Pull every line that holds the word "diet" from the entries.

Data items:
+++
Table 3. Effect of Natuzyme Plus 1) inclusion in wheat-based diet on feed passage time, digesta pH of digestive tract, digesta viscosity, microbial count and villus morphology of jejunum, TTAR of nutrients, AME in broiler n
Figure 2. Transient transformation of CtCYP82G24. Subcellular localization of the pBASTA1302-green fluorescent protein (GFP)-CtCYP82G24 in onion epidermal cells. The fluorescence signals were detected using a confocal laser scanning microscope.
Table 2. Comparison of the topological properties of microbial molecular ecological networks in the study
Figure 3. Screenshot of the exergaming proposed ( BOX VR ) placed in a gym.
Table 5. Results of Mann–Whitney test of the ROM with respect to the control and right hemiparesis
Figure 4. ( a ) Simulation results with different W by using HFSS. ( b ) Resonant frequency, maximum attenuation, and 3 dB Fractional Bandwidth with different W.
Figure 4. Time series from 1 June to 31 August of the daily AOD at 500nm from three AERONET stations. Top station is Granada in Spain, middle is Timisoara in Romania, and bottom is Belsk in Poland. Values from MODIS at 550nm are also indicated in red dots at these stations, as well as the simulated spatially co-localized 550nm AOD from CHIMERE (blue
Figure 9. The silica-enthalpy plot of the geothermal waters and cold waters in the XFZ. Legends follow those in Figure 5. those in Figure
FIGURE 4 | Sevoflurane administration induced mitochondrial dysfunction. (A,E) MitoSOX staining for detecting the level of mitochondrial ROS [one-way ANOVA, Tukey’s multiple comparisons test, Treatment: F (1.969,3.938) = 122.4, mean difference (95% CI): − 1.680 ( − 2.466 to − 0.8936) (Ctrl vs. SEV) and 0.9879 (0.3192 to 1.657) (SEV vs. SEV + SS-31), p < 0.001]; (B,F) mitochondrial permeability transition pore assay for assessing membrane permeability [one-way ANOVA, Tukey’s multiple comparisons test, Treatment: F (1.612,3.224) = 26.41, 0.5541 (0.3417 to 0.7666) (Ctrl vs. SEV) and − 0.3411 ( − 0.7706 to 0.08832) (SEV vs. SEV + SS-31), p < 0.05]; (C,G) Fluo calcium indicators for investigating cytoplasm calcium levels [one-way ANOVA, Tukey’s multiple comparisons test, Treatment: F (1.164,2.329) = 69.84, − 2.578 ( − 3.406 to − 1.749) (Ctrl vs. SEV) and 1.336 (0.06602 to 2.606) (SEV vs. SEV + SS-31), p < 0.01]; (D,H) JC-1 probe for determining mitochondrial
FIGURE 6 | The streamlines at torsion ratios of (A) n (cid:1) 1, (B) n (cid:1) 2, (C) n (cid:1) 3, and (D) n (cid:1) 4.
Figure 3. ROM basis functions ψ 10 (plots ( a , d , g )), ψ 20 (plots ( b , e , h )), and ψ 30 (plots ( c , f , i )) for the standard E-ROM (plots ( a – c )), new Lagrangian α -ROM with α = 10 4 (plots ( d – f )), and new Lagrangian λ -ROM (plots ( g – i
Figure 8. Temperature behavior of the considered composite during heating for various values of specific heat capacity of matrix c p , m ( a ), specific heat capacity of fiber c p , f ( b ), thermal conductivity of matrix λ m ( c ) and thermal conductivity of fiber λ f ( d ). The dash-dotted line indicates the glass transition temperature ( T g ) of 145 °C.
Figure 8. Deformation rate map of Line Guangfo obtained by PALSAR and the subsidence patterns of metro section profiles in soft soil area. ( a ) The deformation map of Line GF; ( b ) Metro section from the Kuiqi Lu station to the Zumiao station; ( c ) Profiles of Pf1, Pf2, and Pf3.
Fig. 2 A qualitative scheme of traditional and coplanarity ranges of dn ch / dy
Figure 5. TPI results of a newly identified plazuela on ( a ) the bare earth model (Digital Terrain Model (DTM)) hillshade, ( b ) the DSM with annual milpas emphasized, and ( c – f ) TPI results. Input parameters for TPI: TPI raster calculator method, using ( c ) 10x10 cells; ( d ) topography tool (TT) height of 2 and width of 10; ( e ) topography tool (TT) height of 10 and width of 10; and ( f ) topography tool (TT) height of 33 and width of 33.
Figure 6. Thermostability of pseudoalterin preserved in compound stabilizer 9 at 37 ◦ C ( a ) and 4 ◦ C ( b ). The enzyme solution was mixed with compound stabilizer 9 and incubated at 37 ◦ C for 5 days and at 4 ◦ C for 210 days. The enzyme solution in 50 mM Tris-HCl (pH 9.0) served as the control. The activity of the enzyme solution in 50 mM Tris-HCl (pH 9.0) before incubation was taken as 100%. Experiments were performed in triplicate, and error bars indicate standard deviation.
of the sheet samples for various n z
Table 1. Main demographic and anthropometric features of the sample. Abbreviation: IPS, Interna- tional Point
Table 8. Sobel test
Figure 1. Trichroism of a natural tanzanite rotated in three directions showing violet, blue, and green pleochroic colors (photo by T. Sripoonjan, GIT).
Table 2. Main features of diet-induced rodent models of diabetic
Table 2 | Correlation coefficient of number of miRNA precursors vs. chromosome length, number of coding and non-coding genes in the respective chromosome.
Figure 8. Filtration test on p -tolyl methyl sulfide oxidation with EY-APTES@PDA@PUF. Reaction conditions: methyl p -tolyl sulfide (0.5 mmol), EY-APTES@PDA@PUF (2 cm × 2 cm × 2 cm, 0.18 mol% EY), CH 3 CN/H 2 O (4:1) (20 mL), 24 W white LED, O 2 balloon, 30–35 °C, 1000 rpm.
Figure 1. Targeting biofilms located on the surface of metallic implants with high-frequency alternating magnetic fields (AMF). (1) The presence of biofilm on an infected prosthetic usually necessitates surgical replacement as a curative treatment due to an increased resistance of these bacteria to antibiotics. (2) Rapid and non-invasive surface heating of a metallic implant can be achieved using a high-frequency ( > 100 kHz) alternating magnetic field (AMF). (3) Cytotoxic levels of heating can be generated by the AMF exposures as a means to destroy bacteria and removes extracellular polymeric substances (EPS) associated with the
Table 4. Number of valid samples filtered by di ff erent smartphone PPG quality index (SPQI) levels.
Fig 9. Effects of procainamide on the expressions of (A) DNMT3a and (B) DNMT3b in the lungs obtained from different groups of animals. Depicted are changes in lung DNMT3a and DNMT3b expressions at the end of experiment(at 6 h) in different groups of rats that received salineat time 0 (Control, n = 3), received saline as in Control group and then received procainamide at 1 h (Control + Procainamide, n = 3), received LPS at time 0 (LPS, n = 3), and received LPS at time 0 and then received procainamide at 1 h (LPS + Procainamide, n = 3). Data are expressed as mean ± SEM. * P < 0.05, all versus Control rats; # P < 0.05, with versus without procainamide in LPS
+++
* [Response area]
Table 3. Effect of Natuzyme Plus 1) inclusion in wheat-based diet on feed passage time, digesta pH of digestive tract, digesta viscosity, microbial count and villus morphology of jejunum, TTAR of nutrients, AME in broiler n
Table 2. Main features of diet-induced rodent models of diabetic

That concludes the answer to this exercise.